## The task
Your job is to give again, exactly and with no additions, the lines in the records below from the one with "padding-left: 13px ->" through the one with "none -> <div><span>arrangements", both included. Omit the pictures.

--- Material for the task Enclosed Below ---

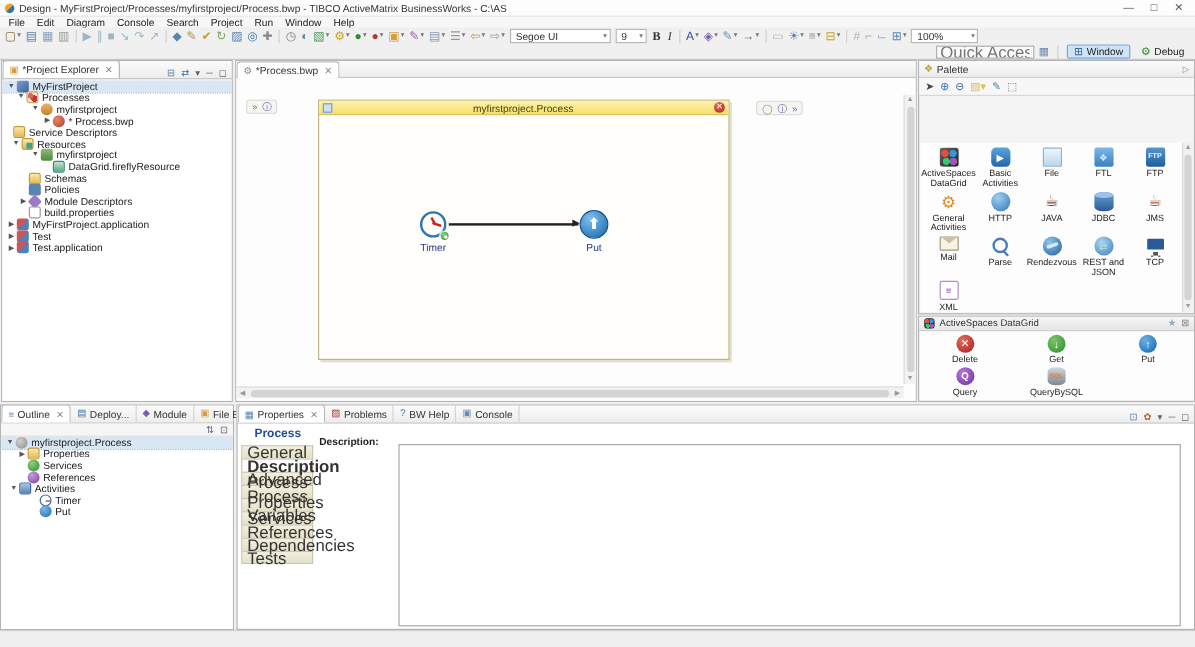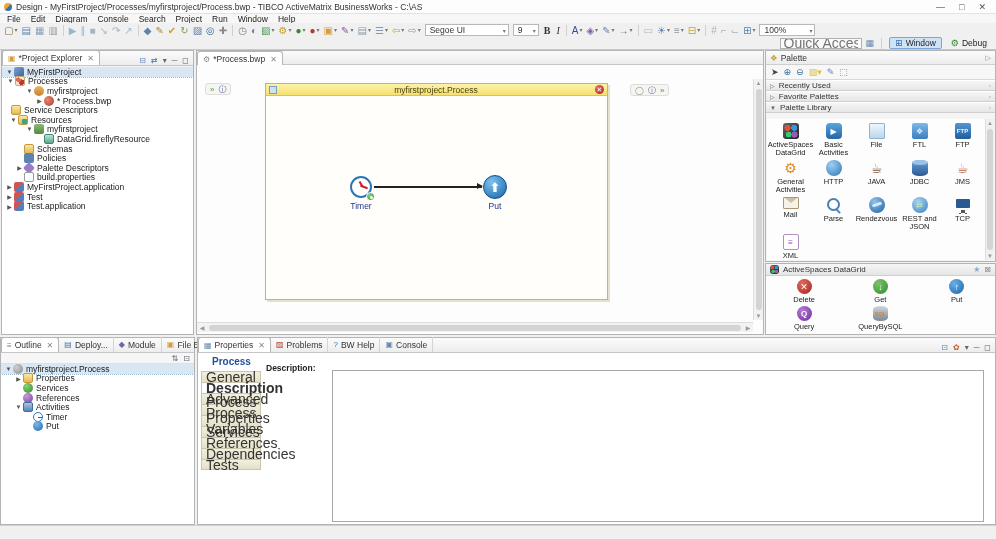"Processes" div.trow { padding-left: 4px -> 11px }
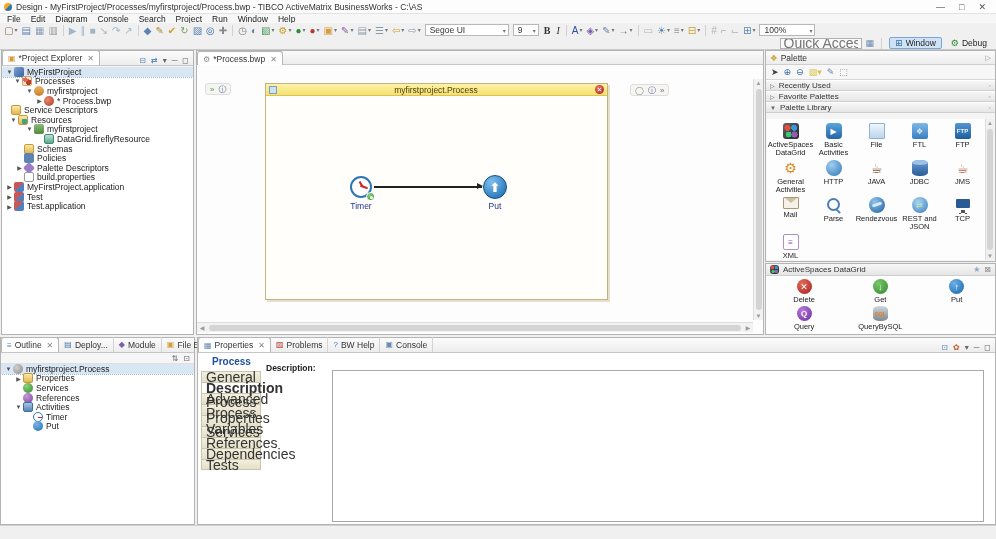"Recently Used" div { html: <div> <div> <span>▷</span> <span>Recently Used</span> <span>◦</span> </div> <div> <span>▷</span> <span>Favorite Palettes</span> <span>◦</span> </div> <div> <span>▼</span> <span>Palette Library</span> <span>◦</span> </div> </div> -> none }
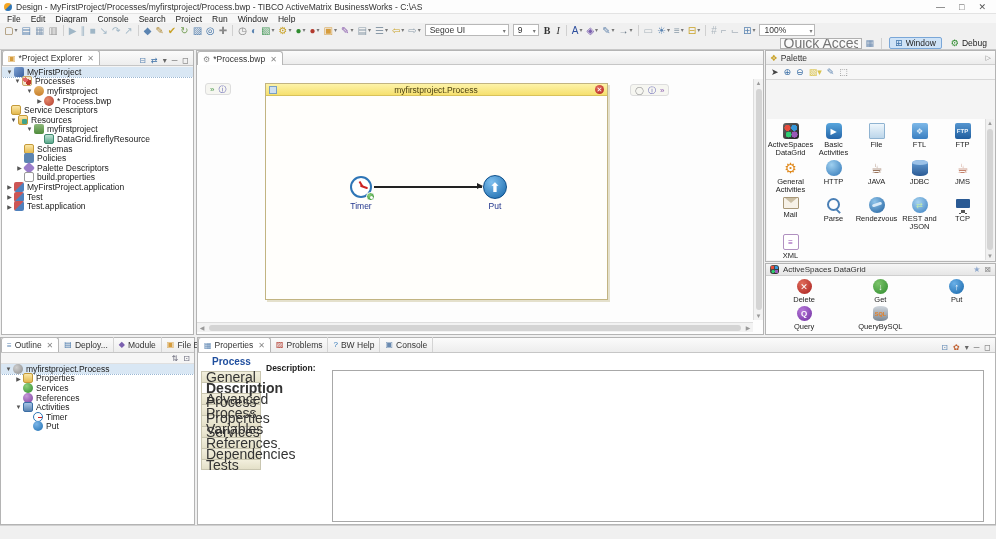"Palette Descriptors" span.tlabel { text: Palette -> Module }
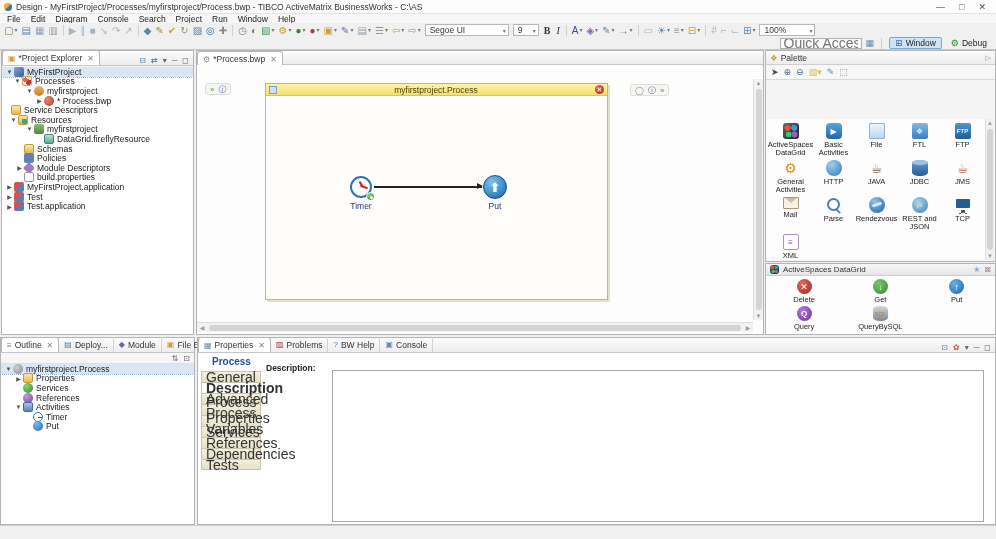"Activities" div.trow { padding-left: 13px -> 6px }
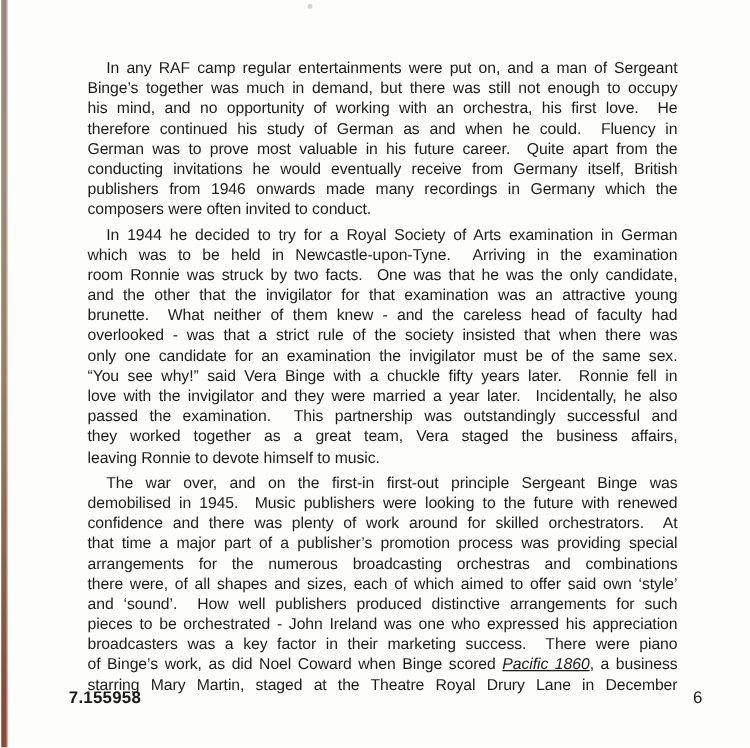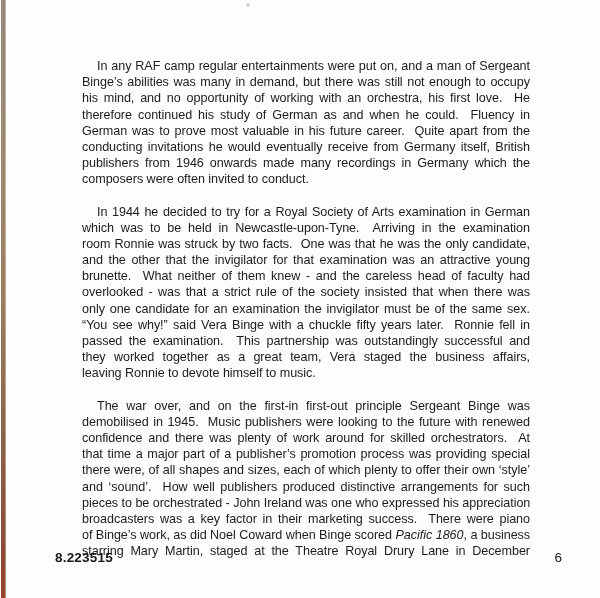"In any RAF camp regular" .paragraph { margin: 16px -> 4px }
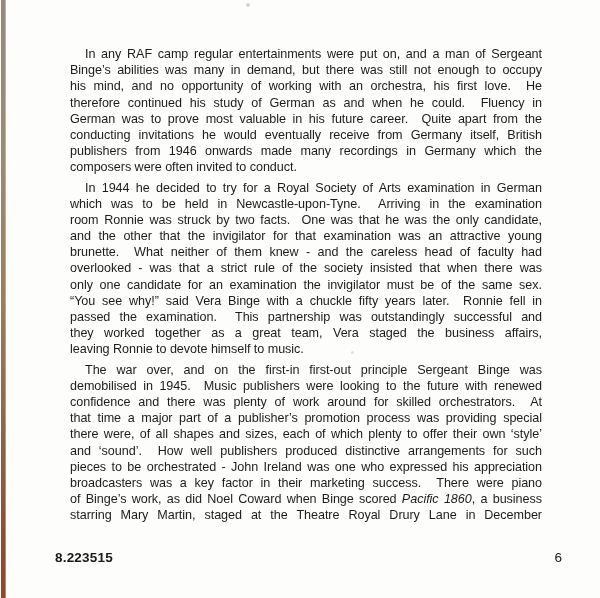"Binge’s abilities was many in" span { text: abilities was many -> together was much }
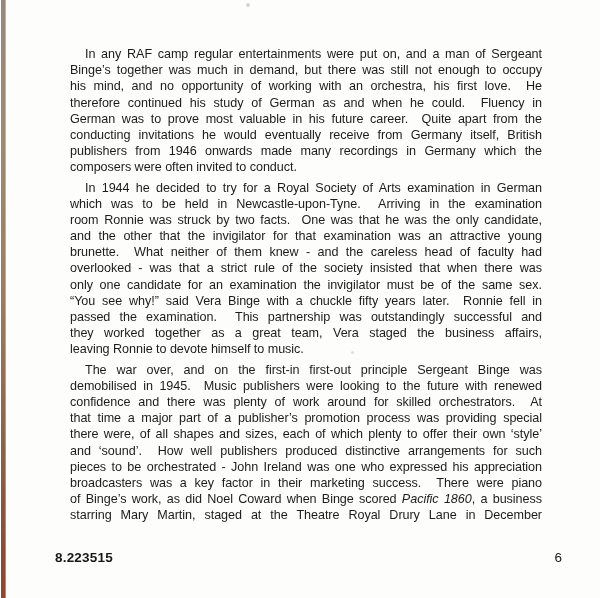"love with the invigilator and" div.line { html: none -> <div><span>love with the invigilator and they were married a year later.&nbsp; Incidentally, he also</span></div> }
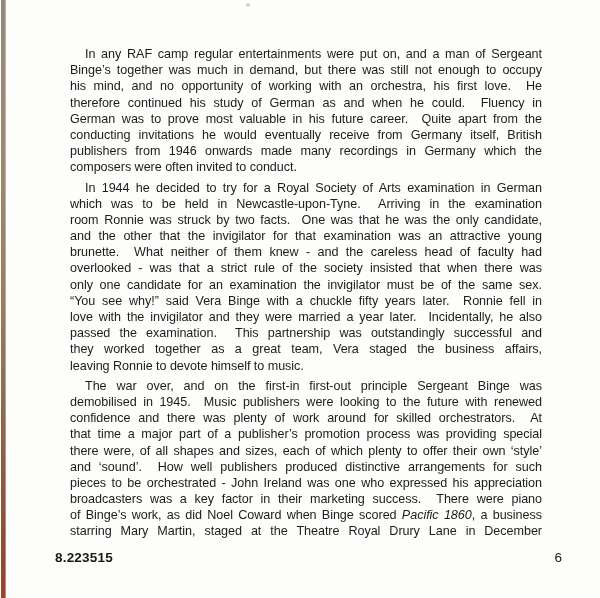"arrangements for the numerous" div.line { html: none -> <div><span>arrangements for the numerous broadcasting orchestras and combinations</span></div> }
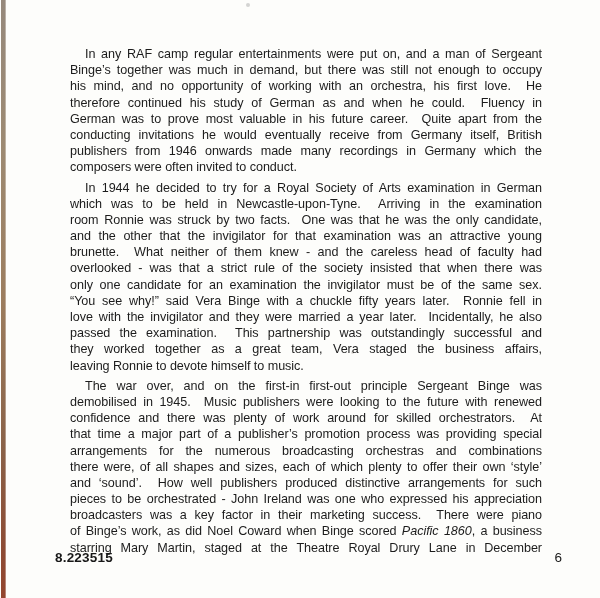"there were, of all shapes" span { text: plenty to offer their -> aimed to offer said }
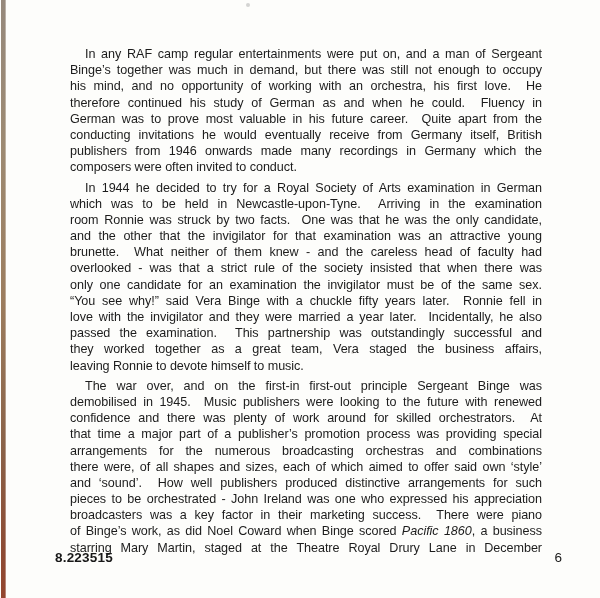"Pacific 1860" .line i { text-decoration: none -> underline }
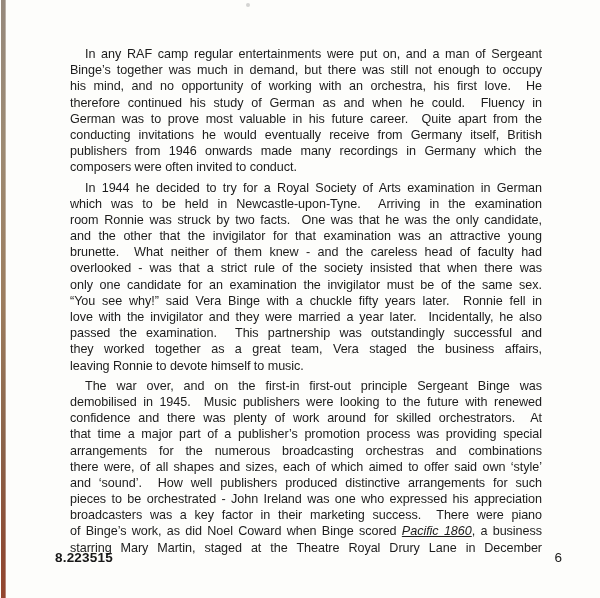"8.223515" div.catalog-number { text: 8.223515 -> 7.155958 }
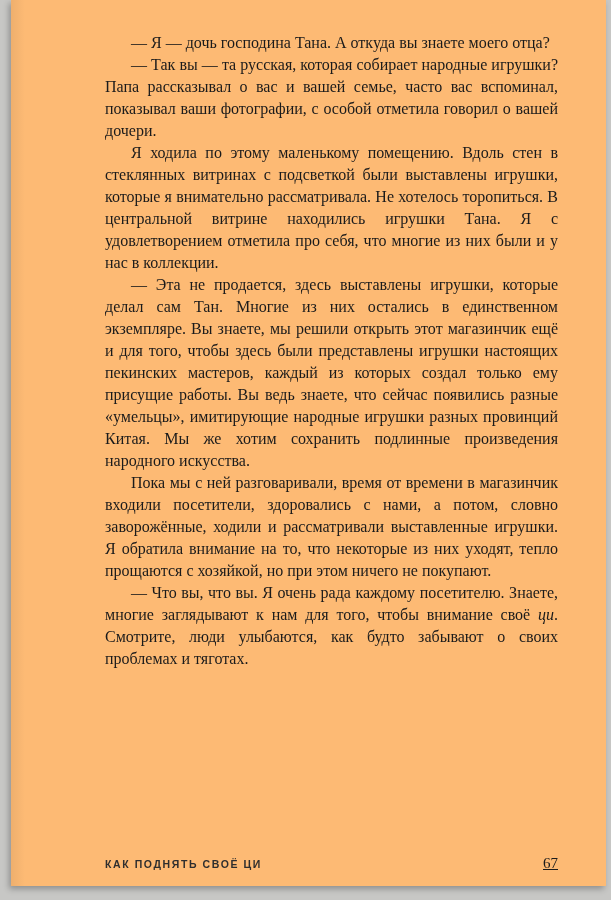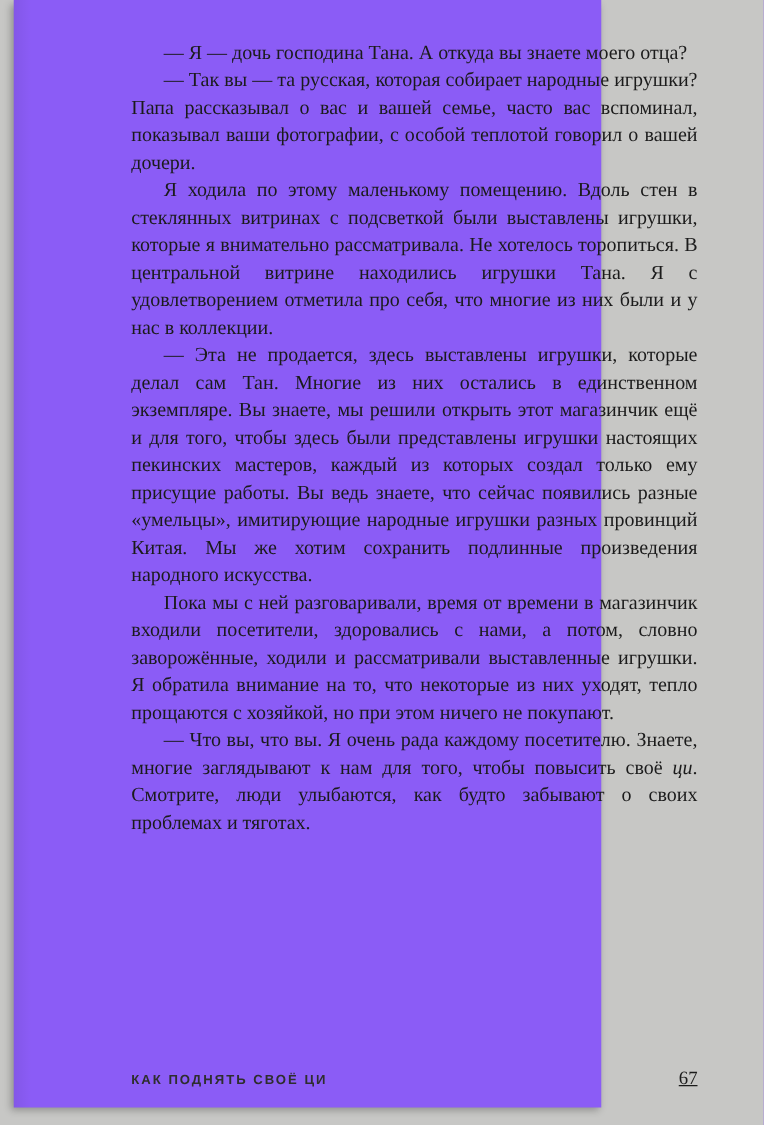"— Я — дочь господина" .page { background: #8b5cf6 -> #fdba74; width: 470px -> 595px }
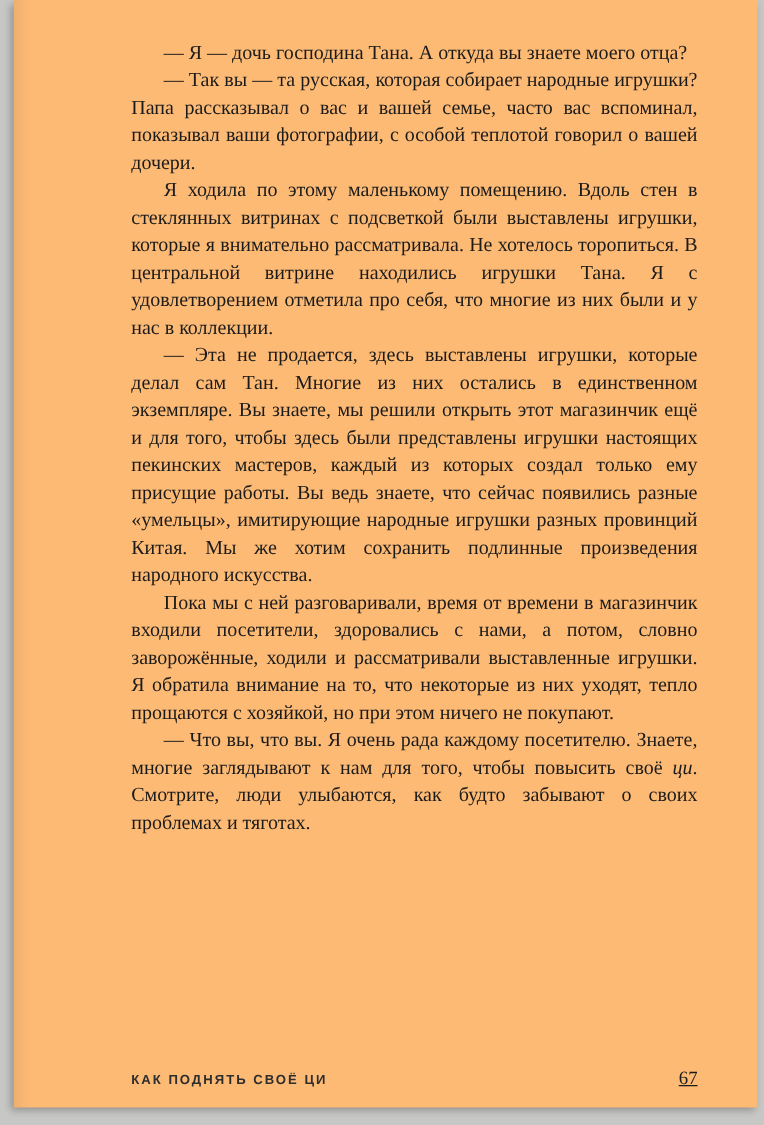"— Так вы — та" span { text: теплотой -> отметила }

--- End of Enclosed Material for the task ---

## Solution to the exercise
"Activities" div.trow { padding-left: 13px -> 6px }
"In any RAF camp regular" .paragraph { margin: 16px -> 4px }
"Binge’s abilities was many in" span { text: abilities was many -> together was much }
"love with the invigilator and" div.line { html: none -> <div><span>love with the invigilator and they were married a year later.&nbsp; Incidentally, he also</span></div> }
"arrangements for the numerous" div.line { html: none -> <div><span>arrangements for the numerous broadcasting orchestras and combinations</span></div> }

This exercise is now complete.